Remember that a single gene is thousands of nucleotides long; SNPs are tiny differences considered in that scheme. However, in the same way that researchers - against initial skepticism - have been turning up single gene mutations that cause longevity for some time now, the community is starting to build the case for single SNPs that confer longevity benefits.

The common germline Arg72Pro polymorphism of p53 and increased longevity in humans:

A well known functional SNP in the tumor suppressor TP53 gene leads to increased longevity: in the Danish general population (n = 9219) homozygotes for the minor allele versus homozygotes for the major allele had an increase in median survival of 3 years. This is partly explained by increased survival after development of cancer or other diseases, in accordance with the observation that this Arg72Pro substitution in the p53 protein has important influence on cell death via increased apoptosis. Thus, the increased longevity may be due to a generally increased robustness after a diagnosis of any life-threatening disease.

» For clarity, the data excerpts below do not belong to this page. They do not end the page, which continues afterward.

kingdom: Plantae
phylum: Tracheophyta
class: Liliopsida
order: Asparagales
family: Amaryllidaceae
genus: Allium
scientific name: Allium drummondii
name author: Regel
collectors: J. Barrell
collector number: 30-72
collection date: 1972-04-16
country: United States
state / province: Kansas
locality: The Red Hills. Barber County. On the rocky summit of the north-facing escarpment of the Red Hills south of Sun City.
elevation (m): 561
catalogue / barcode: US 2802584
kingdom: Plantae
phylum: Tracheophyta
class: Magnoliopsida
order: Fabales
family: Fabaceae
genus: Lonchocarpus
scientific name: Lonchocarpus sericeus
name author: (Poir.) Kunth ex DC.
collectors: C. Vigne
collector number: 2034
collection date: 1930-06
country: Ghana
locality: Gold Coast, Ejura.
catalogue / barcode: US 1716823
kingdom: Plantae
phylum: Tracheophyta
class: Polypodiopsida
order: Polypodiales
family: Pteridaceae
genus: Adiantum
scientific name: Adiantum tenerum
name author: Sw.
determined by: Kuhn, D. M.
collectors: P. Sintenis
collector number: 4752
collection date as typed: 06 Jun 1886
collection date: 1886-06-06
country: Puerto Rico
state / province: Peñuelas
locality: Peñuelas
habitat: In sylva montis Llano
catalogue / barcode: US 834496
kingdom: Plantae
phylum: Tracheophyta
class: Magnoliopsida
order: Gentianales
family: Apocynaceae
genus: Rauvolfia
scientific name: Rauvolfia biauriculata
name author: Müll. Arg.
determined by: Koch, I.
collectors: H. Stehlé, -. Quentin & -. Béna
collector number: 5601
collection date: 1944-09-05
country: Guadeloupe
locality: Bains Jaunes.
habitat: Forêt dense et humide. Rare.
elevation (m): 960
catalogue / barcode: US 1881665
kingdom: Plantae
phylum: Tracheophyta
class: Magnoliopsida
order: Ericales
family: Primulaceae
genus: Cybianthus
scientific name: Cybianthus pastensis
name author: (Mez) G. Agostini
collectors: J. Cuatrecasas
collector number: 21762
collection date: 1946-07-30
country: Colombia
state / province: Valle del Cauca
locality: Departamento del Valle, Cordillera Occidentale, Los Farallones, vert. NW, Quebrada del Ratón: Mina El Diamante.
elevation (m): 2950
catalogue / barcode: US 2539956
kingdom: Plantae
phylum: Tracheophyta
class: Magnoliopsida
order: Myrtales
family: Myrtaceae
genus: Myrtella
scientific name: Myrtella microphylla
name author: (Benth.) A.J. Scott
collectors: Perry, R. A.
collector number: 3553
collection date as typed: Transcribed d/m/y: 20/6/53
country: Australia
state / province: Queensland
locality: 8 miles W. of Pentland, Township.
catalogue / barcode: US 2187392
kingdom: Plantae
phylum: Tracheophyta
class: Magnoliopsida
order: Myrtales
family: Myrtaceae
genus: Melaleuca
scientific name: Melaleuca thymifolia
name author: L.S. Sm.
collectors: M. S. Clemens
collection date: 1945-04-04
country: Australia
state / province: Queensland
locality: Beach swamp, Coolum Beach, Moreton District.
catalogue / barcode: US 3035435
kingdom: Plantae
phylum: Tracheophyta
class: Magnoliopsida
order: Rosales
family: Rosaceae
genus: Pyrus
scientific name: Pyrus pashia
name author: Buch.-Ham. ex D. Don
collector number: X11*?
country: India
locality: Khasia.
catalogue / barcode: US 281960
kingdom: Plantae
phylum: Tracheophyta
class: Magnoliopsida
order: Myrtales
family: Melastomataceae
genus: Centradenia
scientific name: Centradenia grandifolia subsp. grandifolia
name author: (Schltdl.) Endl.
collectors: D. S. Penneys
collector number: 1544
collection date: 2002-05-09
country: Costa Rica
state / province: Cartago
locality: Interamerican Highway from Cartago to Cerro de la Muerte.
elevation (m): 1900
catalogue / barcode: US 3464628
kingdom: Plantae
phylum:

In contrast to widespread skepticism on the importance of SNPs in humans, this gain-of-function p53 SNP of importance for cell repair mechanisms has a profound influence on longevity.

"Profound" here is in comparison to most examined SNPs, which appear to cause no meaningful differences. I imagine there will be other longevity SNPs uncovered in the future - there are tens of millions identified so far, and only a small fraction well studied. This particular SNP is another confirmation of the potential of p53 engineering for longevity:

p53-related engineering looks to have at least as much potential as therapies based on the biochemistry of calorie restriction - which is to say not so much potential if you're already old. This is all about slowing rates of aging, not repairing the damaging of aging. This is why I favor quite different approaches to the engineering of human longevity.